Zucchini is considered low histamine and is one of the better-tolerated vegetables for people following a low-histamine diet. The Swiss Interest Group Histamine Intolerance (SIGHI), one of the most widely referenced food compatibility lists, classifies zucchini as “well tolerated.” Lab testing of fresh zucchini samples has found no detectable histamine at all.
What Lab Testing Shows
A study published in the journal Foods analyzed 41 samples of fresh zucchini for biogenic amines, the group of compounds that includes histamine. Histamine itself was not detected in any sample. Tyramine, another biogenic amine that can trigger symptoms in sensitive people, was also undetectable.
Zucchini does contain putrescine, a different biogenic amine, at an average of about 8 mg/kg. Putrescine doesn’t cause the same reactions as histamine directly, but it competes for the same enzyme your body uses to break histamine down. In theory, high putrescine intake could slow histamine clearance. That said, 8 mg/kg is a modest amount compared to foods flagged as problematic. Tomatoes, eggplant, and spinach carry significantly higher putrescine loads, which is part of why those vegetables land on “avoid” lists while zucchini does not.
How Storage Affects Zucchini
Freshness matters with any food on a low-histamine diet, and zucchini has an interesting quirk worth knowing about. Research on post-harvest zucchini found that putrescine levels actually increase during cold storage at refrigerator temperatures (around 4°C/39°F). This happens because the plant produces putrescine as a stress response to chilling injury, not because of spoilage or bacterial activity. At room temperature, putrescine levels decreased after harvest.
The practical takeaway: zucchini that has been refrigerated for a long time may carry higher putrescine levels than zucchini eaten soon after purchase. If you’re highly sensitive, buying fresh zucchini and using it within a few days is a better approach than letting it sit in the back of your fridge for a week or two. Frozen zucchini, which is typically processed quickly after harvest and then kept well below the chilling injury range, is also generally well tolerated.
Cooking and Preparation Tips
Zucchini is versatile enough to work in most low-histamine meal plans without much fuss. Sautéing, roasting, steaming, and grilling are all fine. Unlike some vegetables that develop higher amine levels when cooked at high heat for long periods, zucchini’s naturally low amine content means standard cooking methods won’t push it into problematic territory.
Where people sometimes run into trouble is with zucchini dishes that combine it with high-histamine ingredients. Ratatouille, for instance, pairs zucchini with tomatoes and eggplant, both of which are high in histamine or other biogenic amines. The zucchini itself isn’t the issue in those cases. If you’re on an elimination phase, keeping zucchini with other well-tolerated foods (rice, fresh chicken, most leafy greens, olive oil) gives you a clearer picture of your personal tolerance.

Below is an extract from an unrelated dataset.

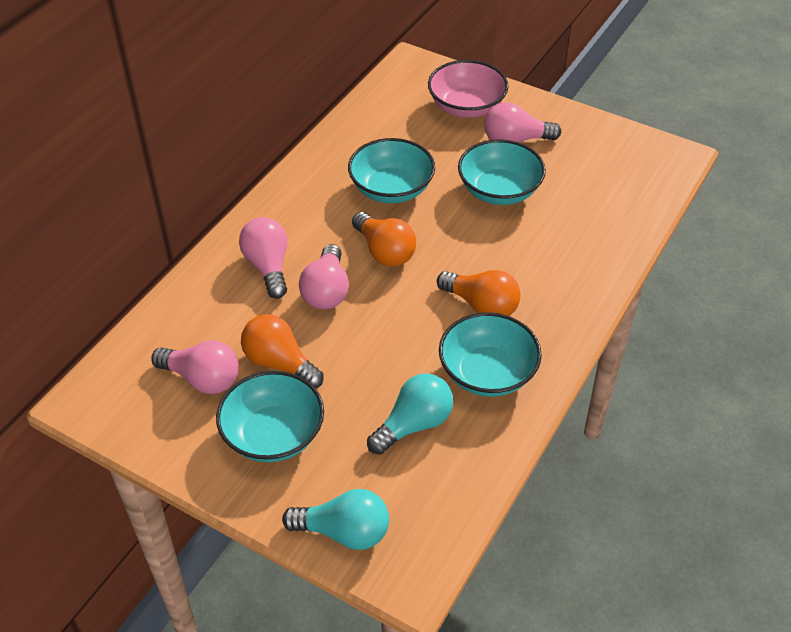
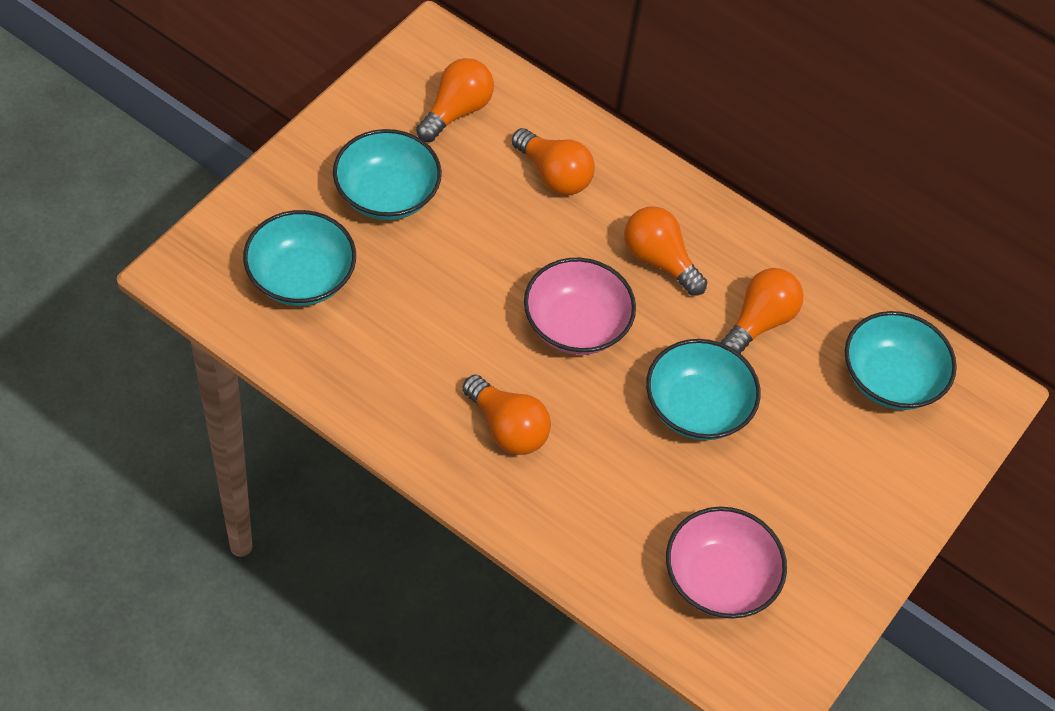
orange light bulb: 3 -> 5
pink bowl: 1 -> 2
pink light bulb: 4 -> 0
turquoise light bulb: 2 -> 0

Ragweed Allergy and Zucchini Reactions
Some people notice tingling, itching, or swelling in their mouth and throat after eating raw zucchini, and this can be confused with a histamine reaction. It’s more likely oral allergy syndrome, a cross-reactivity between proteins in zucchini and ragweed pollen. The American Academy of Allergy, Asthma & Immunology lists zucchini alongside banana, cucumber, and melon as foods that can trigger symptoms in people with ragweed allergies.
Oral allergy syndrome typically only happens with raw produce, because cooking breaks down the proteins responsible. If raw zucchini bothers you but cooked zucchini doesn’t, ragweed cross-reactivity is the more likely explanation than histamine intolerance. The two conditions can coexist, though, so it’s worth paying attention to whether your symptoms track with raw versus cooked preparation.
Where Zucchini Fits in an Elimination Diet
Zucchini is one of the safer vegetables to keep in rotation during a histamine elimination phase. It provides fiber, potassium, and vitamin C without contributing meaningful amounts of histamine or tyramine. For people who have had to cut out tomatoes, spinach, eggplant, and fermented vegetables, zucchini fills a real gap as a versatile, mild-flavored option that works in stir-fries, soups, spiralized “noodles,” and side dishes.
Individual tolerance always varies. A small number of people with histamine intolerance report reacting to foods that are technically low histamine, often because of other sensitivities or because the food was combined with higher-amine ingredients. But as a starting point, zucchini is firmly in the “safe to try” category, and most people with histamine intolerance eat it without issues.